__PROBLEM__
Count the lines of the material that contain the word "left", treating uppercase and lowercase as different, and give only the number.

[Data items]

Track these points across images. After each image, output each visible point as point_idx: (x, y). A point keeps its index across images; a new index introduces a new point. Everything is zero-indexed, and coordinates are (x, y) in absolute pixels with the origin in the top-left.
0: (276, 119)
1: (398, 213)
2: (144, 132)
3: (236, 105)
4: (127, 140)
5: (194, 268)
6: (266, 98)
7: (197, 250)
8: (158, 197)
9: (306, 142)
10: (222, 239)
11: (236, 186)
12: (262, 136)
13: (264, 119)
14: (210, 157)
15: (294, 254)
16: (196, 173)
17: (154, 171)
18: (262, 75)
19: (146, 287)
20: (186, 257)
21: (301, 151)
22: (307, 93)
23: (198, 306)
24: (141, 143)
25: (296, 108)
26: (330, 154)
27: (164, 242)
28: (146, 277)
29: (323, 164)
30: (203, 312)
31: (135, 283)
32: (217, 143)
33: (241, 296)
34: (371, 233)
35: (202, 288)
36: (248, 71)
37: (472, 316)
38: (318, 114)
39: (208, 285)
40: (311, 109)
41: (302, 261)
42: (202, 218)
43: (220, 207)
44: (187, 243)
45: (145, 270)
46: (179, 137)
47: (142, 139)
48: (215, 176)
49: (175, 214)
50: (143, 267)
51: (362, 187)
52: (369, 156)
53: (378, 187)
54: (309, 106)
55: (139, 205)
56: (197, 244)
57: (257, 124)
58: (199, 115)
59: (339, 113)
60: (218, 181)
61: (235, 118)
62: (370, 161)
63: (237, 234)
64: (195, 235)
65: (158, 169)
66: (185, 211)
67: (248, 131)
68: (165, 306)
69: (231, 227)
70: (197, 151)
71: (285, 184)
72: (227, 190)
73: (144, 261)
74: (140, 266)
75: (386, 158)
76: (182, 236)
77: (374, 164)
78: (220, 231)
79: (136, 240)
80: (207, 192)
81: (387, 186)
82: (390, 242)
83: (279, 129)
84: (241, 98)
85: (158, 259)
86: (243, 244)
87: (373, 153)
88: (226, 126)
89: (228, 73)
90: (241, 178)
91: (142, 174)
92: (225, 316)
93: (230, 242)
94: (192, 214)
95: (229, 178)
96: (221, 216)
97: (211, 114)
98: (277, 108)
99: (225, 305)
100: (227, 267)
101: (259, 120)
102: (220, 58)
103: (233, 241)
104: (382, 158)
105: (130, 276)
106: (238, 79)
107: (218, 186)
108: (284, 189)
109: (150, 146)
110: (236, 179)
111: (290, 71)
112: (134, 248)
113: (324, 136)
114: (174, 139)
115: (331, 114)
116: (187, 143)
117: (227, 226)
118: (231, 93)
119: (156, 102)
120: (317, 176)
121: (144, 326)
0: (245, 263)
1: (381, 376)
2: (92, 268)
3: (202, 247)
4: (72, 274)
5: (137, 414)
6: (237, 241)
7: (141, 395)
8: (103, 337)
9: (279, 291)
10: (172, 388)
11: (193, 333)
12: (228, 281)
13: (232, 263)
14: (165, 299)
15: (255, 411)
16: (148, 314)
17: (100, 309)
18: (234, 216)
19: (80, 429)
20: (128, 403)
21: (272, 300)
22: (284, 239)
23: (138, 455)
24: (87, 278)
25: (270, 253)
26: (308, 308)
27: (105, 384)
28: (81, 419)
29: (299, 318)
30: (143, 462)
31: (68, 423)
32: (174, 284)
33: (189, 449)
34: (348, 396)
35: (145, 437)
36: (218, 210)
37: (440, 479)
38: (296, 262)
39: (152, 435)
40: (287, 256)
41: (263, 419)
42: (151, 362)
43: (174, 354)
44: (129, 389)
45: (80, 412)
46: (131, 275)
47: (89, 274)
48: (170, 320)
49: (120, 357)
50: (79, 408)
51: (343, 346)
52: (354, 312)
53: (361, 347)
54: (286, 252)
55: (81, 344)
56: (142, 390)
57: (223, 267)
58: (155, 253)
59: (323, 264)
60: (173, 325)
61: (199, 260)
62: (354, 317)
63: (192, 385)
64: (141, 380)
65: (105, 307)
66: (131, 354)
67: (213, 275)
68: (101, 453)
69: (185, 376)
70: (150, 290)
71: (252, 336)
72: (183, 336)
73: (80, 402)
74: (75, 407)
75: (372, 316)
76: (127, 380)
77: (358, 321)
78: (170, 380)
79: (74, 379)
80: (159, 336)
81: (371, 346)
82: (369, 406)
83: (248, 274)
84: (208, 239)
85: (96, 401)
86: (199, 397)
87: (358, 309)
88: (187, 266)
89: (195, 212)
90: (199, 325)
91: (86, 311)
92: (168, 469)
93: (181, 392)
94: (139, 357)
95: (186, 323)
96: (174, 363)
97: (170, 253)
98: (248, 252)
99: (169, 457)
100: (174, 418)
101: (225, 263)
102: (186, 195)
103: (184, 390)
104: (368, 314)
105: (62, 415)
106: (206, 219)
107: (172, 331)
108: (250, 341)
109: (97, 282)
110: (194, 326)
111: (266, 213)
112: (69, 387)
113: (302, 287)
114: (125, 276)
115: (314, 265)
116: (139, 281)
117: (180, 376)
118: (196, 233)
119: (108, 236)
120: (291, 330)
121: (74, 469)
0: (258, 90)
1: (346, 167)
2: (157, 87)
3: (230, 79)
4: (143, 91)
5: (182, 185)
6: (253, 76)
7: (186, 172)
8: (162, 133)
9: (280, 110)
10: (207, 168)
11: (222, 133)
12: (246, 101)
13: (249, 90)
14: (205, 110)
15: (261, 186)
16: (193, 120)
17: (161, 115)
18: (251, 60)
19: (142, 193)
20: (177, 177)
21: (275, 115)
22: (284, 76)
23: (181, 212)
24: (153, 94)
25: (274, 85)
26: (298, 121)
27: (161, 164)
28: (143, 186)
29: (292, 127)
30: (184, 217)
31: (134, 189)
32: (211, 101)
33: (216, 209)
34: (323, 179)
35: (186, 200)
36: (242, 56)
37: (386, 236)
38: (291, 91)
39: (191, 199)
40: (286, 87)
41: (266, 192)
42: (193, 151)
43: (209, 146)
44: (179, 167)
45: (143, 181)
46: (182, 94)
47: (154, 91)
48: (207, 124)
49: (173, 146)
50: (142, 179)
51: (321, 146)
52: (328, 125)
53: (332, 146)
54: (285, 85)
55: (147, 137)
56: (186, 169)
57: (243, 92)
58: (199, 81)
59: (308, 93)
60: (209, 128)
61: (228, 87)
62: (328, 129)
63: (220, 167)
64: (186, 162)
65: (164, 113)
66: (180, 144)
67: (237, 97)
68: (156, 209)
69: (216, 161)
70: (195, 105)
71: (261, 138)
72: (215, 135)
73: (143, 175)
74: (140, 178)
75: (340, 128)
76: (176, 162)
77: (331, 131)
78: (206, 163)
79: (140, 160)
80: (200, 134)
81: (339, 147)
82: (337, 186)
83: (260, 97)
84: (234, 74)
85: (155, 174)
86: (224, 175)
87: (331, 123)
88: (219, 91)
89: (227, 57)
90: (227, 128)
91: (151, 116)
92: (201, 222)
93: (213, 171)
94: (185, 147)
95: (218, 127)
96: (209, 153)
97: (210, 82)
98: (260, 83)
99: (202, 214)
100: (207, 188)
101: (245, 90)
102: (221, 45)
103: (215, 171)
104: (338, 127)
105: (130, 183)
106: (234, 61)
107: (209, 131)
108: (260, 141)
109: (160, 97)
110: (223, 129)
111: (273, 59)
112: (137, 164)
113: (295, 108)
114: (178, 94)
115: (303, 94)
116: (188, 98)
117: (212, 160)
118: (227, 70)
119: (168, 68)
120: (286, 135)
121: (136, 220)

__ANSWER FOR THE TASK__
1